Irish Nationwide Building Society says it 'fundamentally disagrees' with recent rating downgrades from credit rating agencies Fitch and Moody's.

Fitch said today that the downgrades of some of the society's ratings reflect concerns about the uncertain outlook for commercial and residential property lending in Ireland and the UK. It said this has deteriorated further and faster than was anticipated in early 2008.

Today's downgrade comes after another agency, Moody's downgraded the society's ratings last week.

In a statement, Irish Nationwide said that the downgrades do not affect the underlying financial strength of the society. It said that during 2008 it has 'significantly' increased its liquidity and capital base.
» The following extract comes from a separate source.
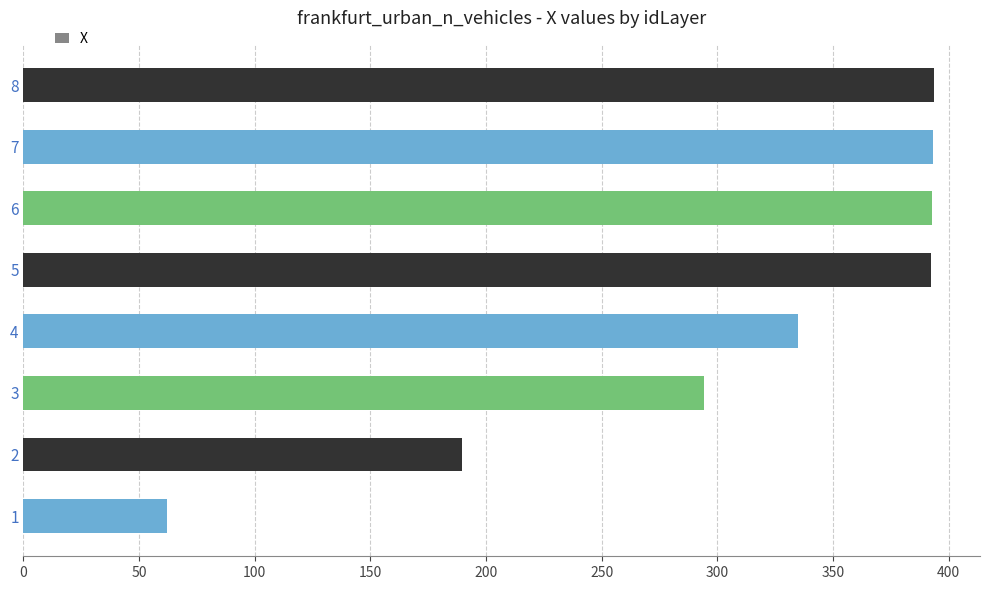

What is the difference between the values at 3 and 1?

232.3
It said that both of these are critical in the present economic and financial climate.

'It is important to emphasise that the society is and continues to be a strong profitable financial institution and that profit budgeting projections are on target for the first half of 2008,' the statement adds.

Nationwide notes that it made more profits than the EBS, First Active, ACC and National Irish combined. It added that this year it believes it will also report more profits that those four institutions collectively.

Fitch said today that although INBS's level of bad debts are still fairly low, it is concerned that 'asset quality could deteriorate significantly if the outlook for this sector continues to worsen'.

Fitch says the increasing cost of funding on money markets, together with reduced revenue from lower volumes of business, has begun to affect profitability at the society. It adds, however, that INBS continues to benefit from 'strong cost efficiency, a liquid balance sheet, a large and historically stable retail deposit base and a satisfactory level of capital'.

The agency says INBS's loan portfolio is 80% focused on commercial lending, with 45% of total lending linked with property in the UK.